======== Supplied text ========
John Clark here:
It’s easy to rationalize not going to conferences: The dog needs someone to let him out, it’s too far/expensive, I won’t know anyone, everyone’s more successful. Fact is, none of these excuses help one become a better or more successful writer. It’s also true (but easily forgotten) that hanging with other people who share your passion is not only tons of fun, it’s energizing as hell.
I’ve gone to BOSCONE several times in the past. It’s in Boston, is for fantasy and sci-fi writers as well as fans and has a killer art show that you can bid on, as well as a cool huckster’s room. Each time, I’ve come away determined to do more writing.
Since I’m a regular here at MCW and had a story in this year’s Level Best Anthology Stone Cold, I decided it was time to explore a conference out of my comfort zone. Looking back at the last three days, I can easily say it was one of the smartest moves I’ve made in the past ten years. Herewith are snippets as viewed by a Crime Bake newbie as well as some of the things I came away with that are wicked cool.
Friday started off with two Master Classes. I signed up for “Writing the YA Mystery” given by Peter Abrahams. Those who read the blog regularly know I really liked his Echo Falls series. Among the nuggets he shared were; fiction is about reversals, torment your protagonist, push everything as far as possible, Make sure what you are doing advances the story and be original. When he made the following observation, my ears really pricked up. Peter said the only difference between YA and adult fiction is the age of the character. While that (to my mind at least) isn’t 100% true, the point behind it is. Namely, that YA fiction has far less language and action constraints than does juvenile or middle-grade fiction. Peter also noted that when marketing middle-grade fiction, you need to focus on schools and libraries because they do most of the buying in this age range. His final observation made me sit up and really pay attention. Numerous publishers in NYC are interested in middle grade mysteries, because the demand is rising and the number being written is not.
========
Problem A: In the conference post, what nuggets does Peter Abrahams share in his master class? List every one the post names.
Problem B: Could you repeat the rows word for word, starting from their first line and going through the line that contains "Answer: to the viewer's right"?
======== Data records ========
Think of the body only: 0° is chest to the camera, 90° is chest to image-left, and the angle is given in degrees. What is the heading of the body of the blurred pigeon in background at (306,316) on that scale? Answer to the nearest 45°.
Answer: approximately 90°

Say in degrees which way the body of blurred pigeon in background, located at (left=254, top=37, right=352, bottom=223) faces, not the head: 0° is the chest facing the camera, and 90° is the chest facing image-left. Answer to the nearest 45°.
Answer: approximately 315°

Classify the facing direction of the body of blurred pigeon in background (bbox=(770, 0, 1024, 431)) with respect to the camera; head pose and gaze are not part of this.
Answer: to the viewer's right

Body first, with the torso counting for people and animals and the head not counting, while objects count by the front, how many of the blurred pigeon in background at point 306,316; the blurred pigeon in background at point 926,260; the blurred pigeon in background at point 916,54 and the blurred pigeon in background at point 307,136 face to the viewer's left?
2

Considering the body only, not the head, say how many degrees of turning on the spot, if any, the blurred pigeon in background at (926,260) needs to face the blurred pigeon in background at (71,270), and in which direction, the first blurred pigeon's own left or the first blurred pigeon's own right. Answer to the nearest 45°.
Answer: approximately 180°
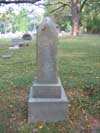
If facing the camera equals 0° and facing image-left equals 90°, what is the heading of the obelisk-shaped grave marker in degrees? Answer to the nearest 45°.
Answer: approximately 0°
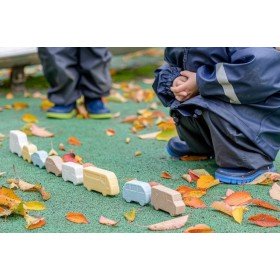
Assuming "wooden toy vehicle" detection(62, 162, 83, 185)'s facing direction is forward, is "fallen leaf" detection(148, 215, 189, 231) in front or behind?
in front

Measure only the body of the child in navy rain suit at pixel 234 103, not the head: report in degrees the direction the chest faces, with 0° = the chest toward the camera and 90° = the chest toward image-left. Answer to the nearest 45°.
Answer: approximately 45°

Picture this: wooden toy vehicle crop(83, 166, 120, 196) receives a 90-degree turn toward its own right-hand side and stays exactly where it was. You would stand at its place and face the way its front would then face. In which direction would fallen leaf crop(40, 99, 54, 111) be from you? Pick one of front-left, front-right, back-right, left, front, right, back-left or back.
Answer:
========
Task output A:
- Fiction is about reversals.
- Torment your protagonist.
- Push everything as far as possible.
- Make sure what you are doing advances the story.
- Be original.

Task output B:
Think of the body only: 0° is chest to the camera, 90° is chest to image-left, and the angle is given in degrees. What is the heading of the body of the blurred pigeon in background at (306,316) on that scale? Answer to the nearest 45°.
Answer: approximately 90°

Say in degrees which way the body of blurred pigeon in background, located at (left=254, top=37, right=352, bottom=223) faces, not the head: 0° is the chest facing the camera, and 90° is the chest facing image-left. Answer to the nearest 45°.
Answer: approximately 315°

Classify the facing direction of the body of blurred pigeon in background (bbox=(770, 0, 1024, 431)) with respect to the camera; head pose and gaze are not part of this.
Answer: to the viewer's right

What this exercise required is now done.